合理主義者な外科医の激情に火がついて、愛し囲われ逃げられない

 困ったような顔をする悠磨に鈴菜は小さく笑いかけ、土谷に向き直る。

「土谷さん。ご心配はありがとうございます。でも彼は応際大学医学部付属病院の心臓外科のお医者様で、とても忙しい人なんです。でも、ここに来れなくても、式のことはちゃんと相談に乗ってくれてますから大丈夫です」

 ちょっとわざとらしい言い回しだが、これについてはなにも嘘をついていない。

「ふたりのことなんだから、一緒に考えるのは当然だろう?」

 悠磨は蕩けるような笑顔を向けて、鈴菜の頬を撫でる。

「は、はい……」

 大きな掌の温もりをダイレクトに感じて、思わず声が上ずる。いくら演技とはいえ心臓に悪い。

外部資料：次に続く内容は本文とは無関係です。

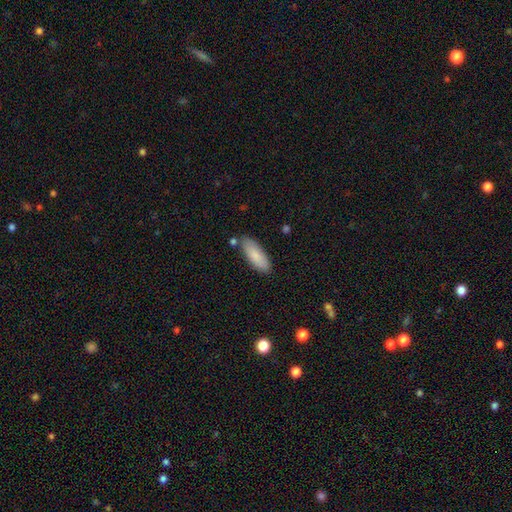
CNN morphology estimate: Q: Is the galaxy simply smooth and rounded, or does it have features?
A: smooth — 86%.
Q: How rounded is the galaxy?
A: in between — 66%.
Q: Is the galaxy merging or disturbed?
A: none — 80%.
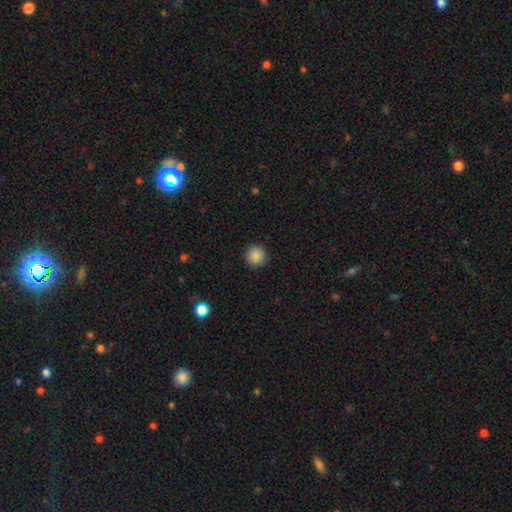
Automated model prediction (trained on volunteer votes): Smooth or featured? Predicted: smooth (p=0.88). How rounded? Predicted: round (p=0.95). Merging? Predicted: none (p=0.92).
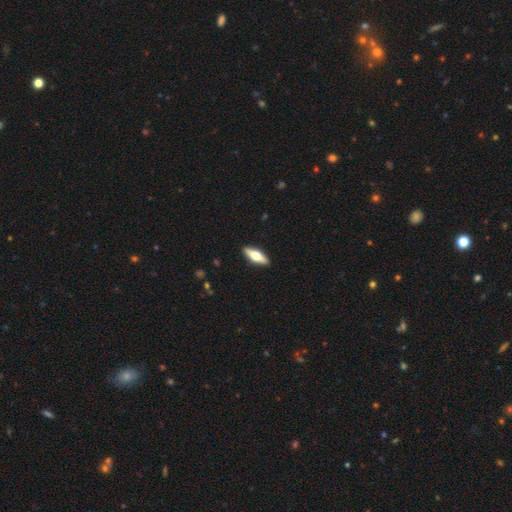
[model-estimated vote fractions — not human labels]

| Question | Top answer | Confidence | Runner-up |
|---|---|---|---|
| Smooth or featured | featured or disk | 49% | smooth (45%) |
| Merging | none | 90% | minor disturbance (7%) |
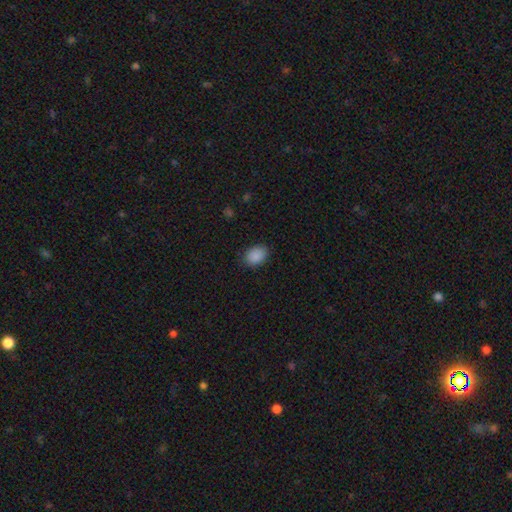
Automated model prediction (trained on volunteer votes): Smooth or featured: smooth — 89% (star or artifact — 8%)
How rounded: in between — 74% (round — 25%)
Merging: none — 84% (minor disturbance — 12%)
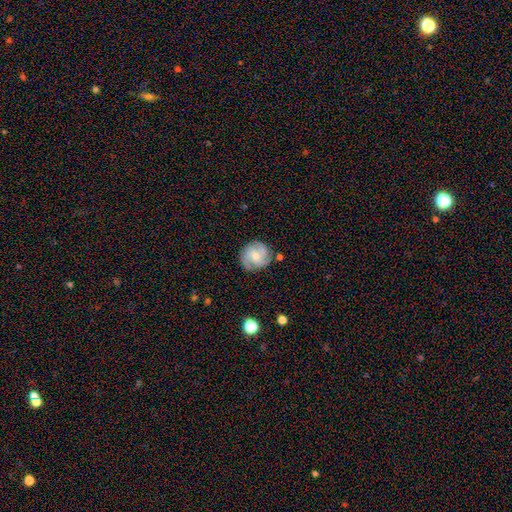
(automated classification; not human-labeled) This is likely a featured or disk galaxy (72%). It is clearly not viewed edge-on (98%). Bar: likely no (67%). Spiral arm pattern: clearly yes (95%). Spiral arm count: possibly 3 (48%). Spiral winding: possibly tight (50%). Central bulge: possibly small (48%). Merging: likely none (80%).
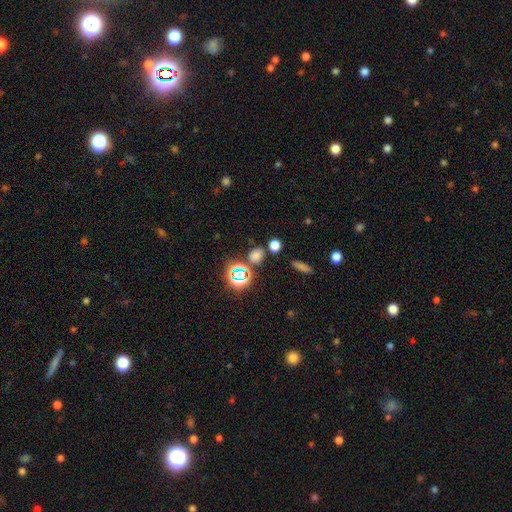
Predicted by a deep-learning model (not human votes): Q: Smooth or featured?
A: smooth (65%); runner-up: star or artifact (29%)
Q: How rounded?
A: round (64%); runner-up: in between (34%)
Q: Merging?
A: none (77%); runner-up: merger (10%)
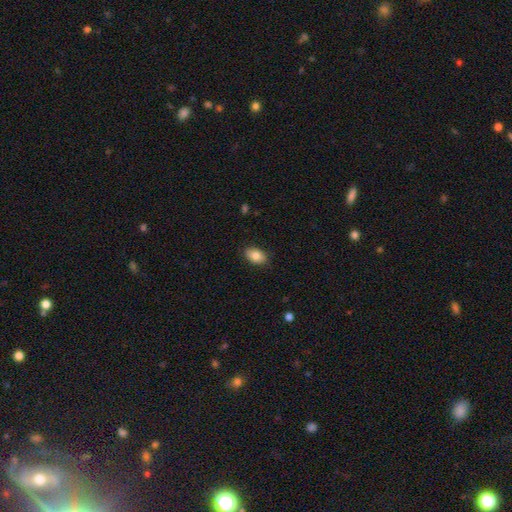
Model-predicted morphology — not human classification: The model was most divided on "smooth or featured": smooth: 82%, featured or disk: 10%, star or artifact: 7%. More confident: how rounded — in between (88%); merging — none (85%).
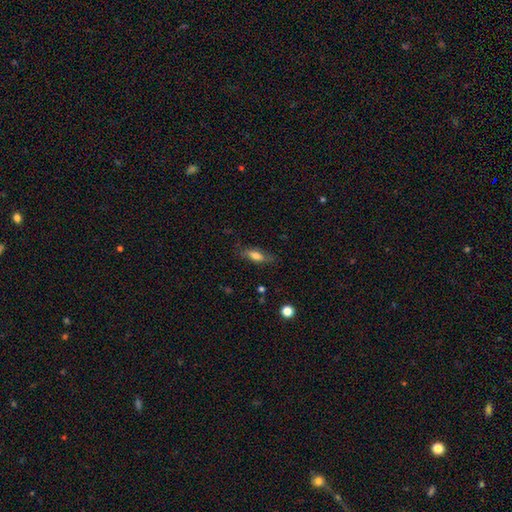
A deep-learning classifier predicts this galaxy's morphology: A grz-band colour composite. It shows a smooth galaxy with no disk features (66%) that is in between round and cigar-shaped (64%). Merging: none (75%).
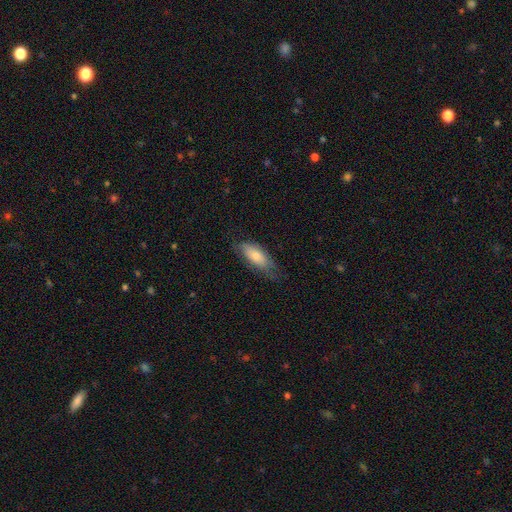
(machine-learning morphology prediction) This appears to be a smooth galaxy with no disk features (71%) that is in between round and cigar-shaped (77%). Merging: none (62%).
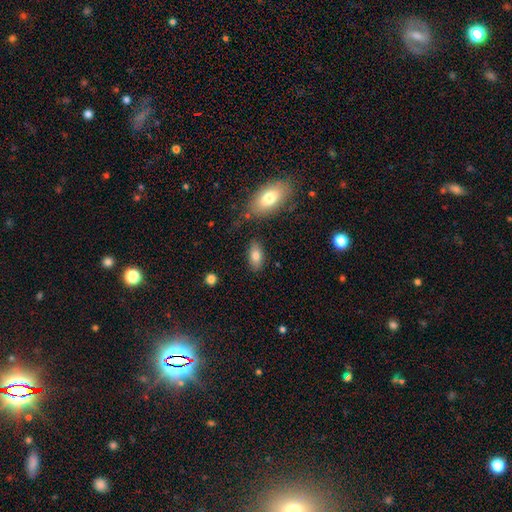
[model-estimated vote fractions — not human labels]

「……へぇ、とても仲がいいんですね。でも、どうやって知り合ったんですか?」

 土谷はまだ食い下がってくる。

「駅の近くにあるバーだったんです」

(あなたが地味でつまらないと言ったあそこですよ)

 そう心の中で付け加えながら鈴菜は答えた。

「お互い常連で、いつもひとりで飲んでいる彼女が気になっていたのですが、思い切って声をかけたんです。ラッキーなことに彼女はフリーだったので猛アタックしました」

 悠磨は少し照れたように笑う。